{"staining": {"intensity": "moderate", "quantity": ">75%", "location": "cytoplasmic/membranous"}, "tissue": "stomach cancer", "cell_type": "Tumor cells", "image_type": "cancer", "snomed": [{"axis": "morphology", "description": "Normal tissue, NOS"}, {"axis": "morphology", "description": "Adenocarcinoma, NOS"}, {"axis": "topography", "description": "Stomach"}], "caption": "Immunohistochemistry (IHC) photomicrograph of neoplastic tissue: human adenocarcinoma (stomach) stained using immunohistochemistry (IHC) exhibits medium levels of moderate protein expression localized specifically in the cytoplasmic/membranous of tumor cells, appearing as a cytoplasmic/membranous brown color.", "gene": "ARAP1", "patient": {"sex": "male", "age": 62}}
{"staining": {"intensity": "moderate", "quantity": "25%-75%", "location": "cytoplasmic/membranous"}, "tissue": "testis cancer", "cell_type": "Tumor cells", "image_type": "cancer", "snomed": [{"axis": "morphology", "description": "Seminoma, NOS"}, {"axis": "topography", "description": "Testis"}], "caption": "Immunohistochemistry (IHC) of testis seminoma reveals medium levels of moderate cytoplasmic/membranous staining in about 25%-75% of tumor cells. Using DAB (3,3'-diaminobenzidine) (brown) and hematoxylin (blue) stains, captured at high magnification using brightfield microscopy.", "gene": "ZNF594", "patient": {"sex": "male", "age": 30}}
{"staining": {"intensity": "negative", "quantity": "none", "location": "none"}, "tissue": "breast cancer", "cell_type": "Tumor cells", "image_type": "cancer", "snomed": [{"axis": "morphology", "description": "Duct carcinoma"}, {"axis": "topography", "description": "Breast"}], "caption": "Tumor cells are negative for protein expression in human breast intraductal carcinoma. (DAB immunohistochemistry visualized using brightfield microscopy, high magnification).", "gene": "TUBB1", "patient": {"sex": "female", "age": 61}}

EXERCISE DIRECTIONS = Copy out every line of the data that includes the word "expression".

WORKED SOLUTION =
{"staining": {"intensity": "moderate", "quantity": ">75%", "location": "cytoplasmic/membranous"}, "tissue": "stomach cancer", "cell_type": "Tumor cells", "image_type": "cancer", "snomed": [{"axis": "morphology", "description": "Normal tissue, NOS"}, {"axis": "morphology", "description": "Adenocarcinoma, NOS"}, {"axis": "topography", "description": "Stomach"}], "caption": "Immunohistochemistry (IHC) photomicrograph of neoplastic tissue: human adenocarcinoma (stomach) stained using immunohistochemistry (IHC) exhibits medium levels of moderate protein expression localized specifically in the cytoplasmic/membranous of tumor cells, appearing as a cytoplasmic/membranous brown color.", "gene": "ARAP1", "patient": {"sex": "male", "age": 62}}
{"staining": {"intensity": "negative", "quantity": "none", "location": "none"}, "tissue": "breast cancer", "cell_type": "Tumor cells", "image_type": "cancer", "snomed": [{"axis": "morphology", "description": "Duct carcinoma"}, {"axis": "topography", "description": "Breast"}], "caption": "Tumor cells are negative for protein expression in human breast intraductal carcinoma. (DAB immunohistochemistry visualized using brightfield microscopy, high magnification).", "gene": "TUBB1", "patient": {"sex": "female", "age": 61}}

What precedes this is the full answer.